To sacrifice for billions, one would be sacrificing for things one did not agree with, for those who do not believe the same, those who are considered in the wrong. It would be toward the goal of preserving Life overall rather than a lesser group life or lives. Through the sacrifice, one would not be able to decide who is worthy of such grace.

In the opposite direction, it’s easy to see someone sacrifice another for themselves. To murder, to maim or to select another as less worthy and with no value to preserve. It is a form of insanity, but still common.

Some are willing to sacrifice a neighborhood, a nation or some abstract group counted as valueless. The victims may be the antagonist in a delusional story. The fable says that they are a threat, or of less value and more akin to an animal than human. This kind of sacrifice takes place too often. The access to weapons that make such horror easy is considered an unalienable right.

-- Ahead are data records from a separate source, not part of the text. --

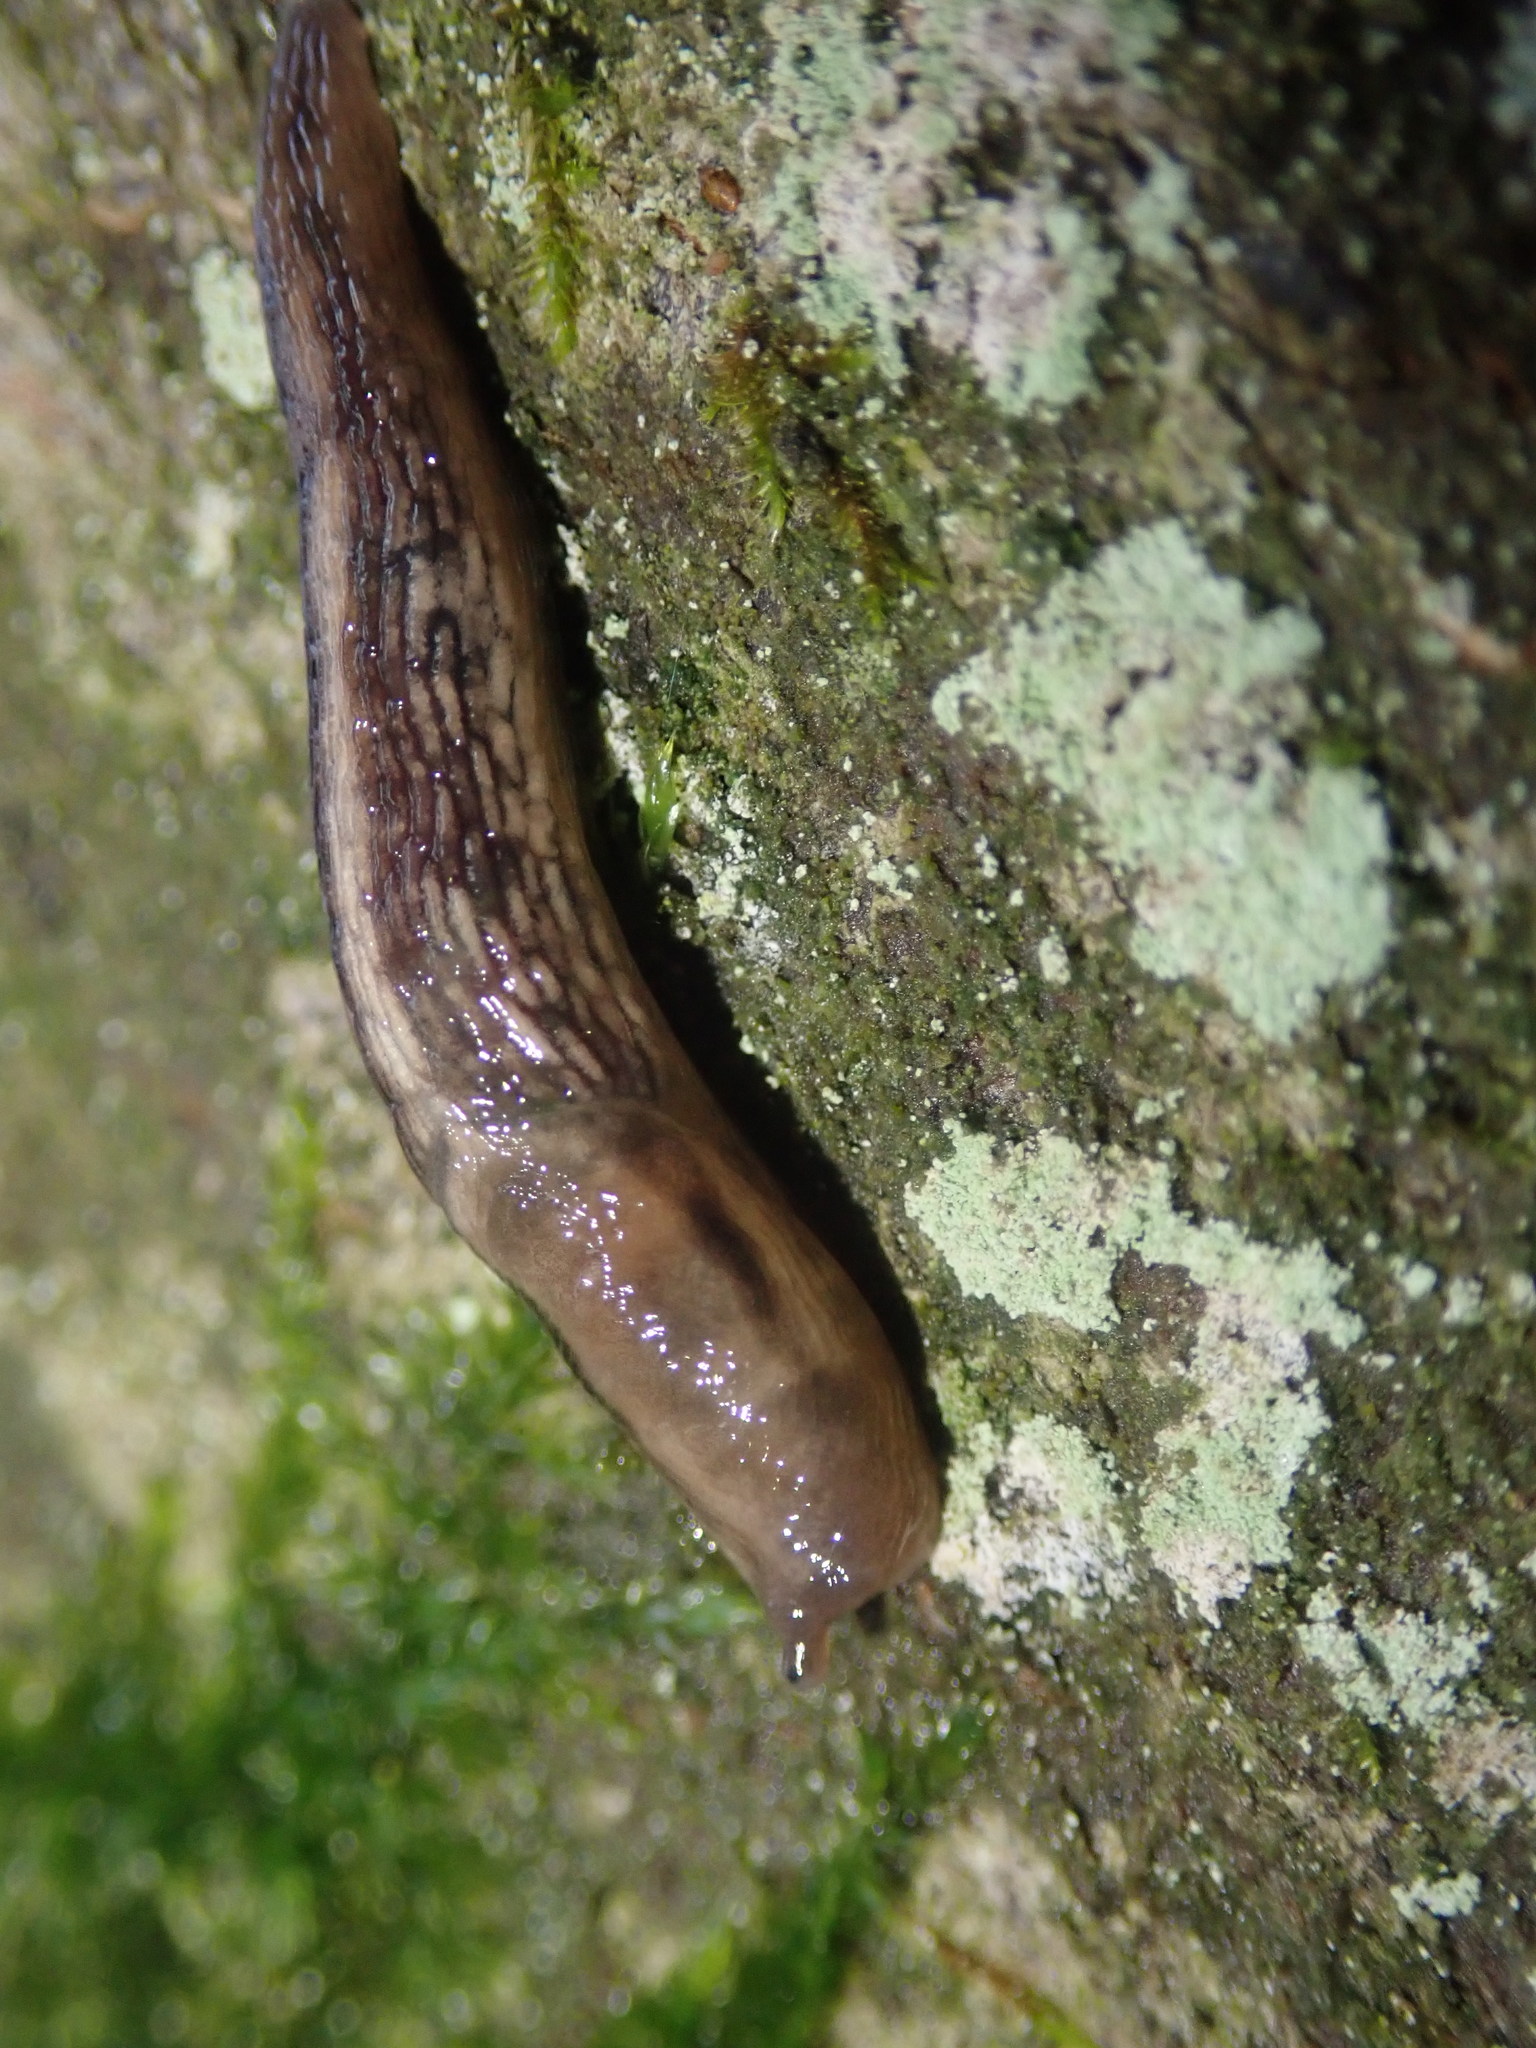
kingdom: Animalia
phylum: Mollusca
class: Gastropoda
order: Stylommatophora
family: Limacidae
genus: Lehmannia
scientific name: Lehmannia marginata
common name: Tree slug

In decades past, such violence would be unimaginable but now is an ever-present reality. Places of worship, what should be the host of life and love, now must take steps to protect themselves. Rather than offering welcome to all as a sanctuary for the lost, the faith community becomes a victim of fear and must lock their doors.

For one to sacrifice billions for some gain is, unfortunately, possible to imagine without expansive imagination. The weapons, diseases and poisons are all available to sacrifice billions. That this is imaginable is, itself, abhorrent. In past centuries, it was possible for the great powers to sacrifice communities for some cause. Now the stakes are much higher. Thankfully, the destruction of this scale is only available to a few, but is available, nonetheless.

While some are capable sacrificing billions for their insane delusions, how many are willing to sacrifice for a group they will never see?

With an open mind, one can see how they could sacrifice to save another. In faiths that revel in a sacrifice as their central tenet, too few are willing to give up something for the benefit of the stranger, the ones they disagree with and those they abhor. A sacrifice for one’s friends can be done by anyone.

One can flip the story and prevent the insane from sacrificing for their selfish benefit. That has a much lower cost than those sacrifices of a teacher or a soldier. Why is whatever necessary to save a life considered impossible? It is never brought to the table of those who can write the words that can save lives.

What kind of sacrifices will bring life rather than death?